C'était peu de dire que la fête foraine et ses quelques marchants avait plus de succès que l'inauguration qui traînait en longueur. La foule était beaucoup plus compacte, vivante, et se disputait pour savoir à qui revenait la place dans la file d'attente pour les gaufres. Maxime se prit à lorgner sur les étals dans le vague espoir de mettre la main sur un bout de chocolat que même la fréquentation assidue du marché noir ne lui permettait plus de trouver depuis des semaines. Mais avant d'avoir pu prouver qu'on pouvait à la fois avoir l'arrogance de se considérer au-dessus de la plèbe abusée par du pain et des jeux, et s'y joindre pour quelques carrés de chocolat, le jeune homme cru reconnaître une silhouette familière dans la foule. Ce n'était pas Cabanel qu’il n’était pas près de retrouver, ni son frère qui traînait pourtant sans doute dans les parages. Les longs cheveux roux et les yeux clairs qu'il venait d'entr'apercevoir appartenaient plutôt à cette chère Rachel, qui le vit aussi car elle se détourna brusquement et chercha à s'éloigner. Andrieu eut un rictus satisfait à l’idée qu’il n’aurait peut-être pas totalement perdu sa journée. Cabanel se retrouverait bien tout seule ; il entreprit plutôt de suivre Rachel et de se planter juste derrière elle, goguenard, tandis qu’elle poussait une adolescente qui devait être sa sœur sous la tante d’une voyante.

- Andrieu, toi ici ! l’apostropha la jeune femme, je ne pensais pas que tu appréciais ce genre de festivités, ça ne manque pas trop de champagne et d’uniformes ? A moins que ma présence te suffit à ce point pour oser te mêler au bas peuple ?
- C’est vrai que si je ne devais vivre que de champagne, je passerais moins de temps avec toi… rétorqua Andrieu avec un sourire narquois en la dévisageant.
Elle avait l’air à peu près aussi ravie de le voir que les huiles l’étaient d’attendre Lengefled, mais le fixait toujours avec cette détermination qui transformait presque toute cette situation en défi pour Maxime. Un défi avec une dénonciation et des arrestations à la clé.

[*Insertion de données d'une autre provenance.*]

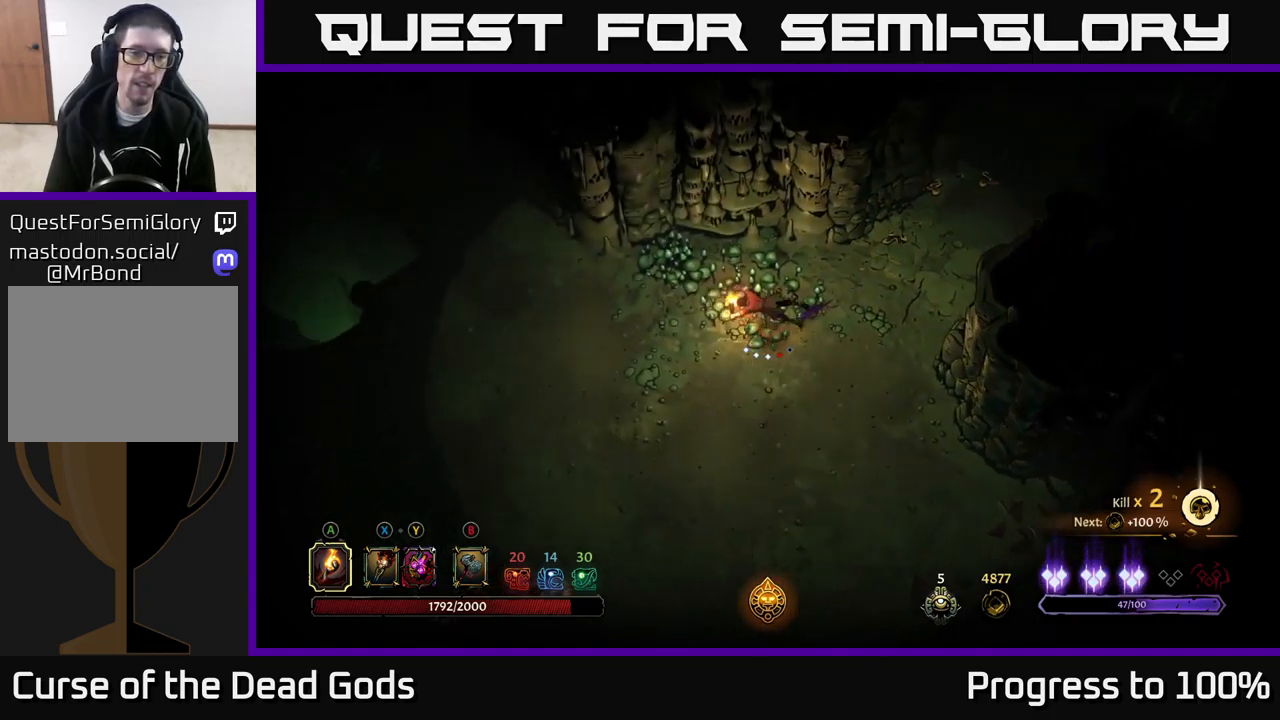
{"buttons": [], "left_stick": "left", "right_stick": "center", "events": [[167, "R2", "up"]]}
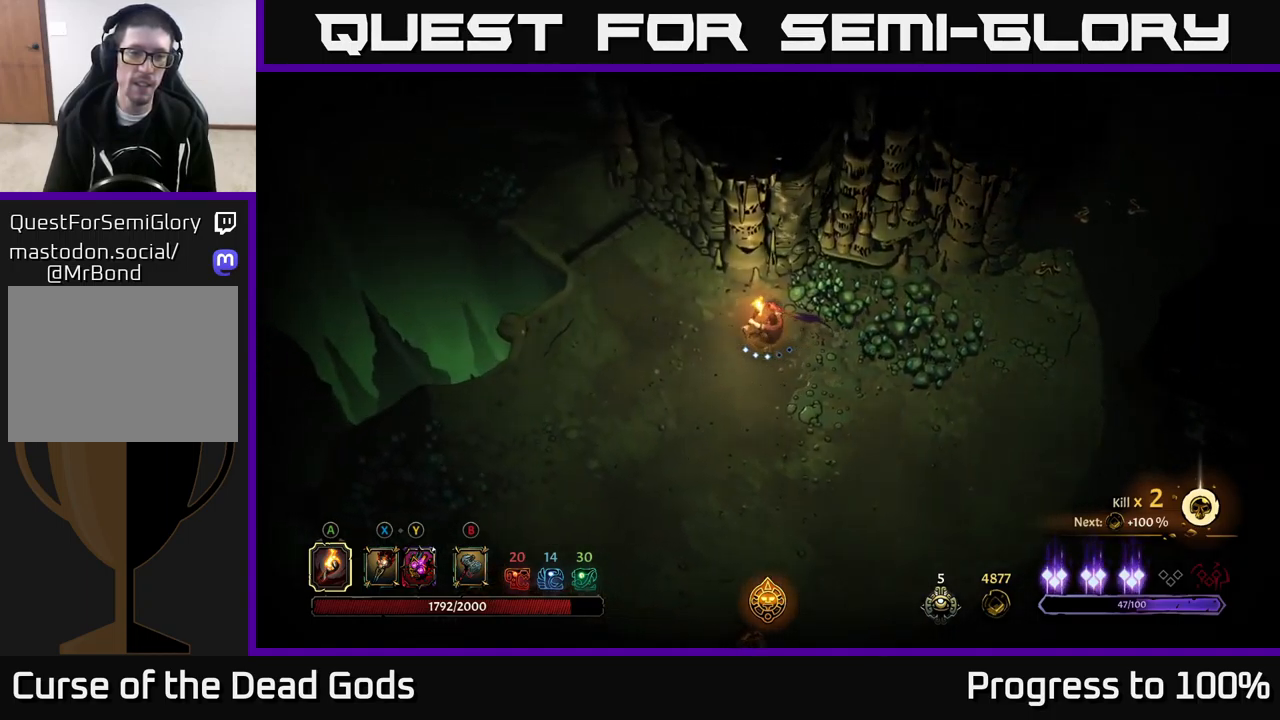
{"buttons": [], "left_stick": "left", "right_stick": "center", "events": []}
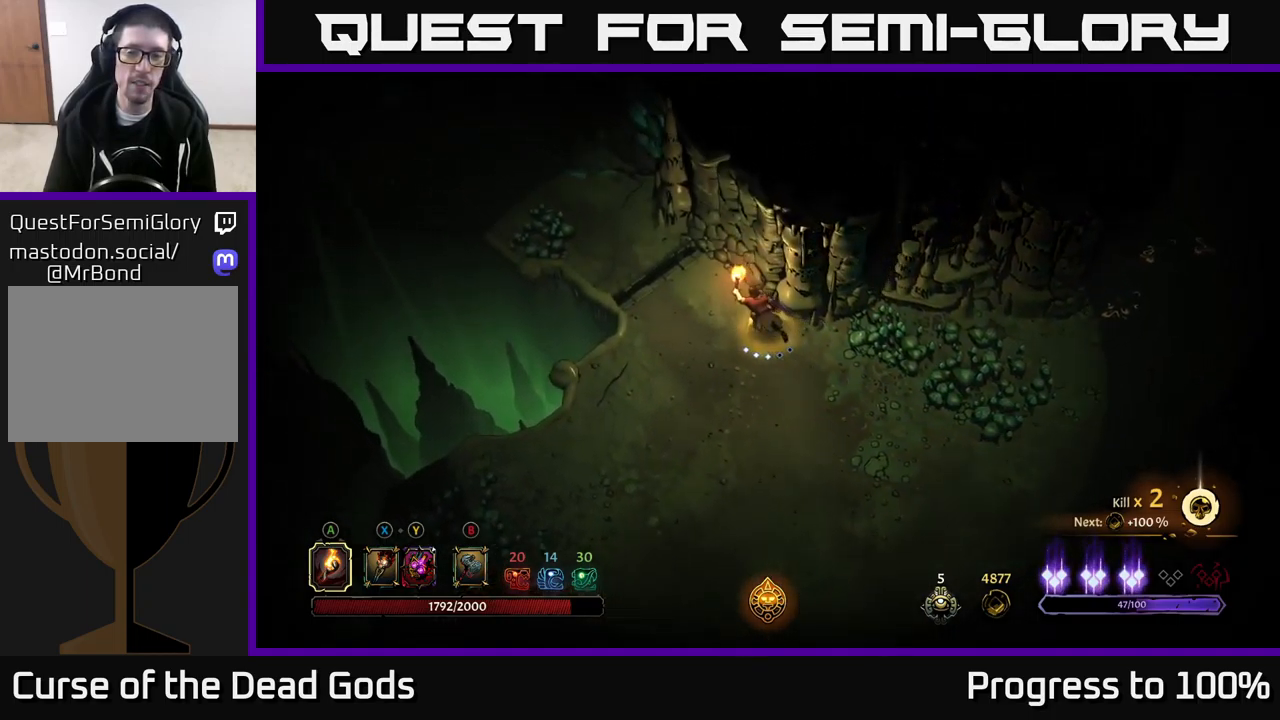
{"buttons": [], "left_stick": "left", "right_stick": "center", "events": []}
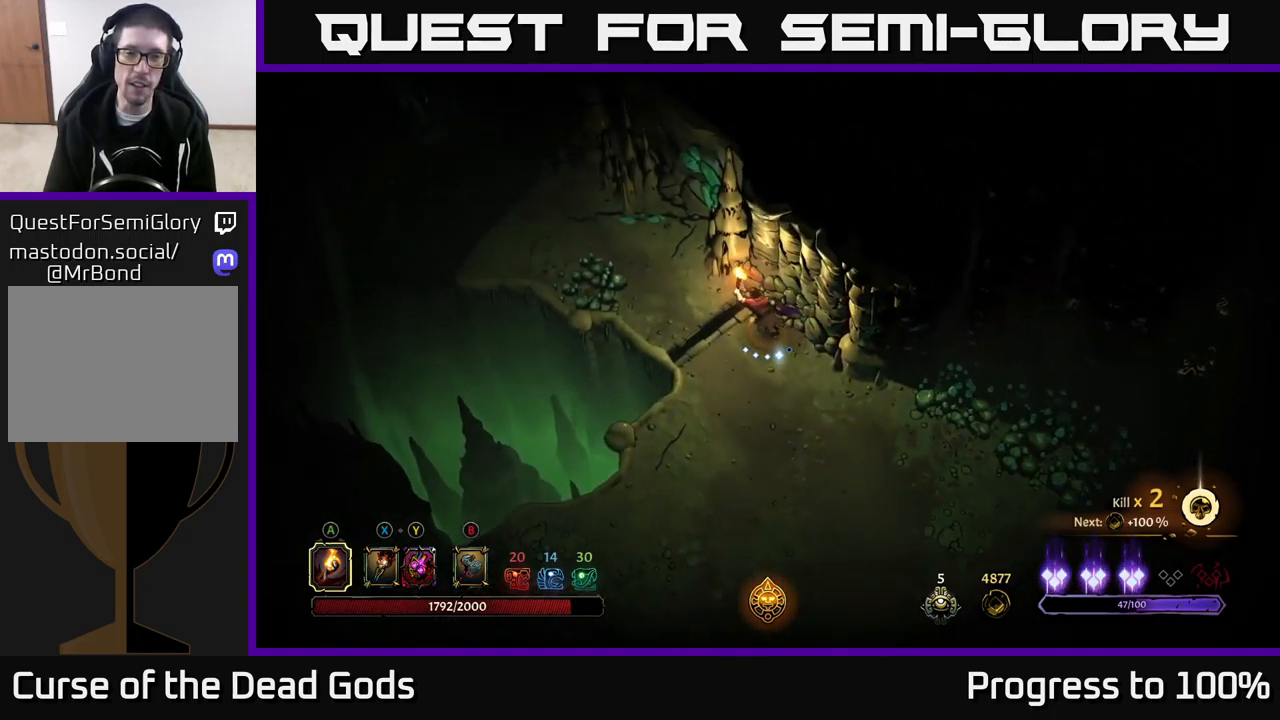
{"buttons": [], "left_stick": "left", "right_stick": "center", "events": []}
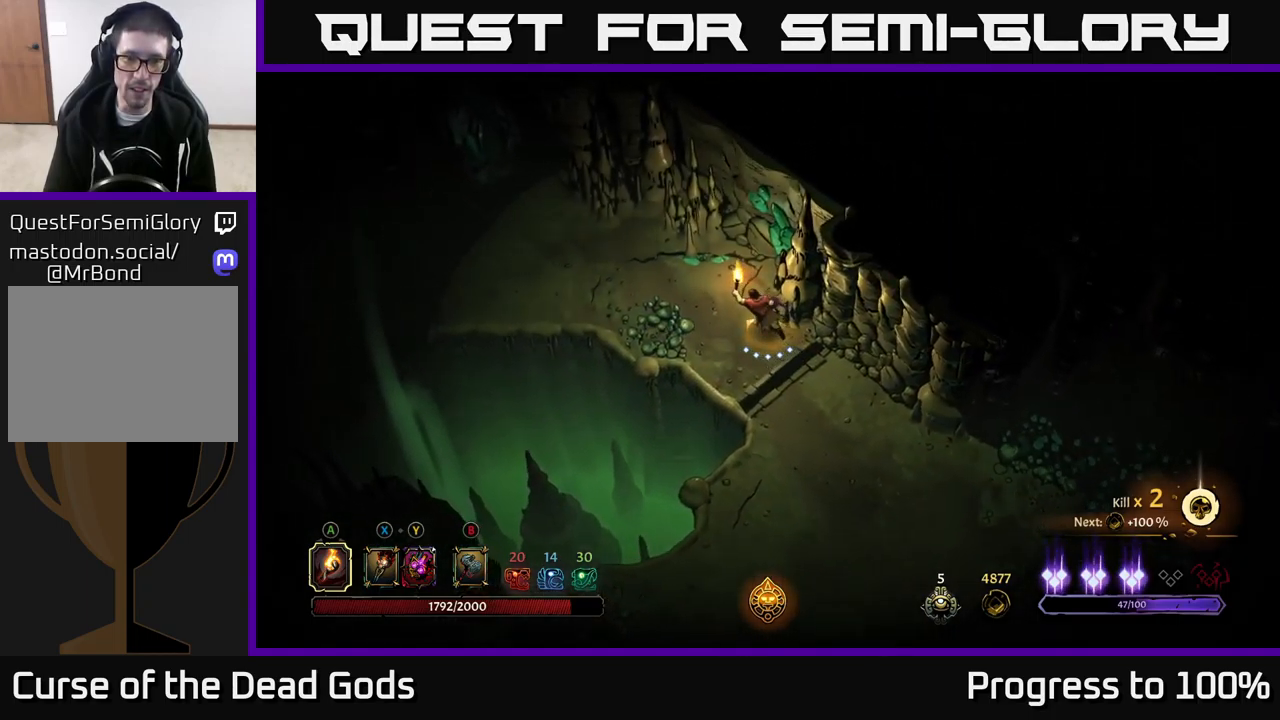
{"buttons": [], "left_stick": "left", "right_stick": "center", "events": []}
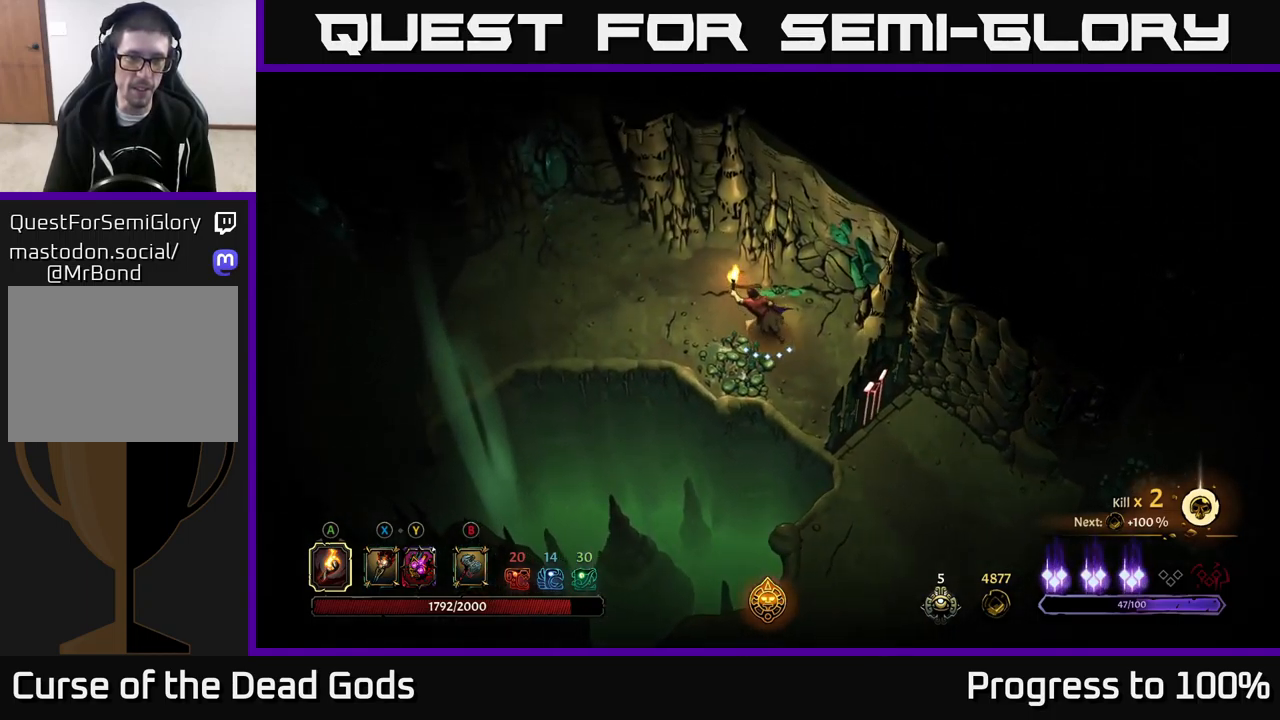
{"buttons": [], "left_stick": "left", "right_stick": "center", "events": []}
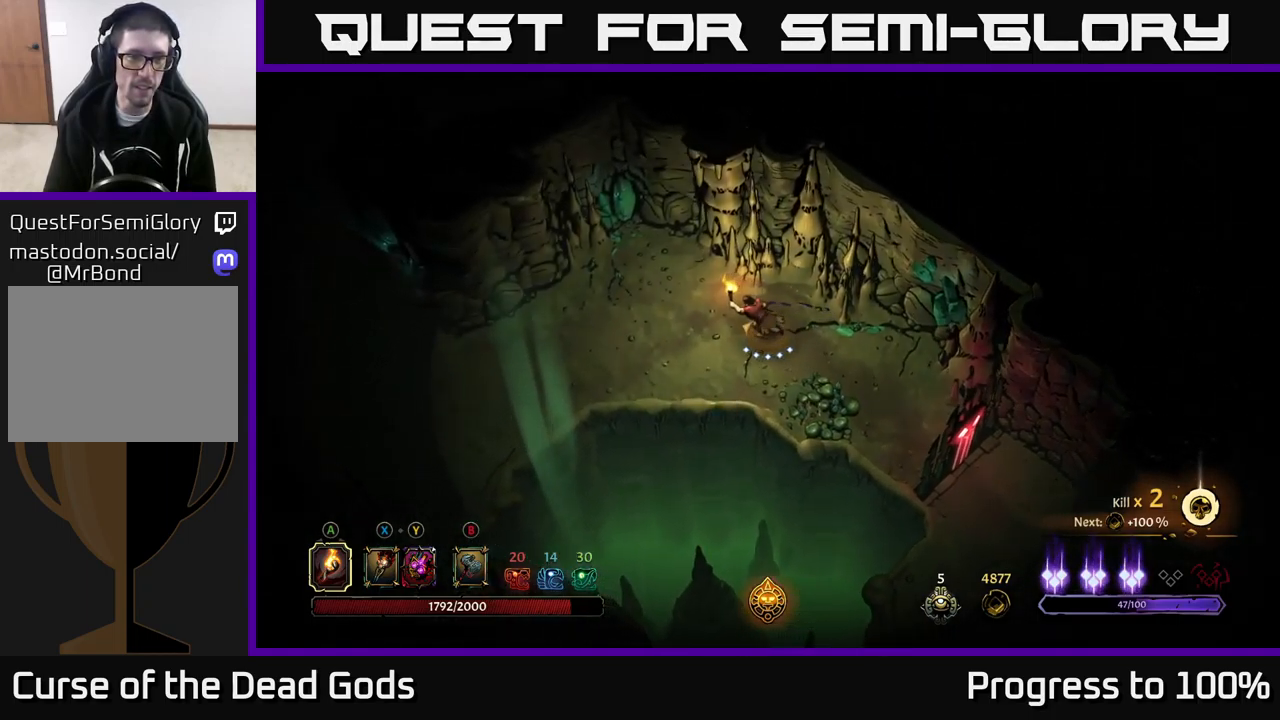
{"buttons": [], "left_stick": "center", "right_stick": "center", "events": [[184, "R2", "down"], [367, "R2", "up"], [401, "left_stick", "center"]]}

- Mais même si je sais que tu aimes croire que je fais tout en fonction de ton emploi du temps, figure-toi que je ne te cherchais pas. C’est toi qui me tombes dessus, ajouta-t-il, sans être le moins du monde perturbé par le moindre scrupule.
Il lança un regard vers la tente dans laquelle Rachel avait presque littéralement jeté sa sœur, étouffa un ricanement.
- Tu consultes les voyantes maintenant ? Une incertitude sur ton avenir, peut-être, tu n’es plus si certaine que tu n’as rien à me dire ?
Maxime savait très bien, au fond, qu’elle ne parlerait pas d’elle-même – pas ici, pas maintenant en tout cas. Mais il s’était engagé dans une partie qu’il ne pouvait ni ne voulait abandonner.